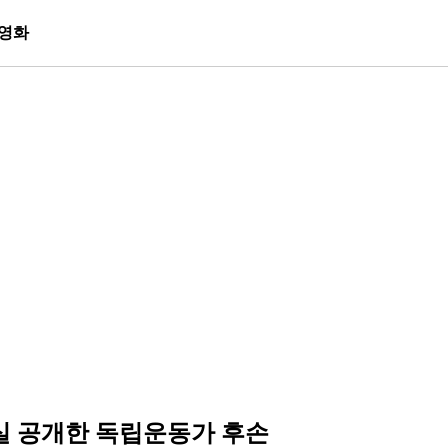
영화
실 공개한 독립운동가 후손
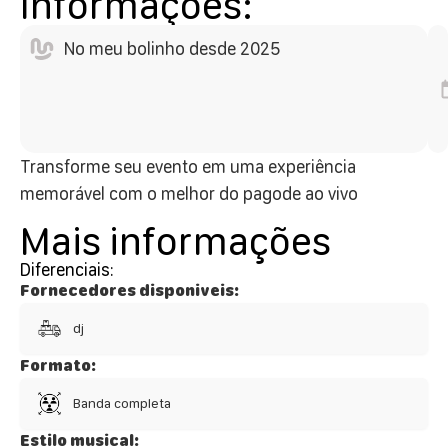
Informações:
No meu bolinho desde 2025
Transforme seu evento em uma experiência
memorável com o melhor do pagode ao vivo
Mais informações
Diferenciais:
Fornecedores disponiveis:
dj
Formato:
Banda completa
Estilo musical:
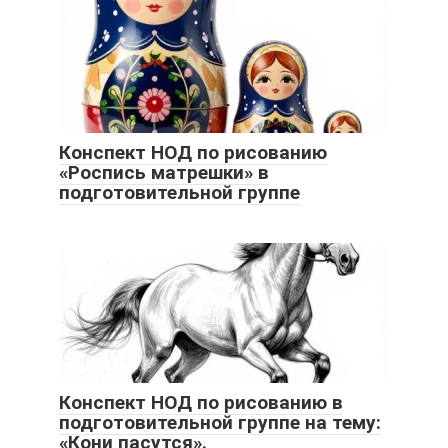
Конспект НОД по рисованию
«Роспись матрешки» в
подготовительной группе
Конспект НОД по рисованию в
подготовительной группе на тему:
«Кони пасутся».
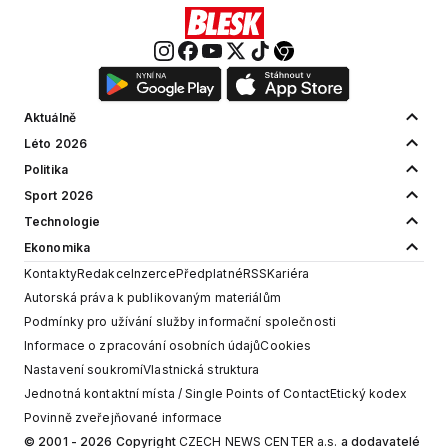
Aktuálně
Léto 2026
Politika
Sport 2026
Technologie
Ekonomika
Kontakty
Redakce
Inzerce
Předplatné
RSS
Kariéra
Autorská práva k publikovaným materiálům
Podmínky pro užívání služby informační společnosti
Informace o zpracování osobních údajů
Cookies
Nastavení soukromí
Vlastnická struktura
Jednotná kontaktní místa / Single Points of Contact
Etický kodex
Povinně zveřejňované informace
© 2001 - 2026 Copyright
CZECH NEWS CENTER a.s.
a dodavatelé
-----
● **EXERCISE REQUIREMENTS**
Return every entry word for word, minus the pictures.

● **EXERCISE OUTPUT**
영화
실 공개한 독립운동가 후손
Informações:
No meu bolinho desde 2025
Transforme seu evento em uma experiência
memorável com o melhor do pagode ao vivo
Mais informações
Diferenciais:
Fornecedores disponiveis:
dj
Formato:
Banda completa
Estilo musical:
Конспект НОД по рисованию
«Роспись матрешки» в
подготовительной группе
Конспект НОД по рисованию в
подготовительной группе на тему:
«Кони пасутся».
Aktuálně
Léto 2026
Politika
Sport 2026
Technologie
Ekonomika
Kontakty
Redakce
Inzerce
Předplatné
RSS
Kariéra
Autorská práva k publikovaným materiálům
Podmínky pro užívání služby informační společnosti
Informace o zpracování osobních údajů
Cookies
Nastavení soukromí
Vlastnická struktura
Jednotná kontaktní místa / Single Points of Contact
Etický kodex
Povinně zveřejňované informace
© 2001 - 2026 Copyright
CZECH NEWS CENTER a.s.
a dodavatelé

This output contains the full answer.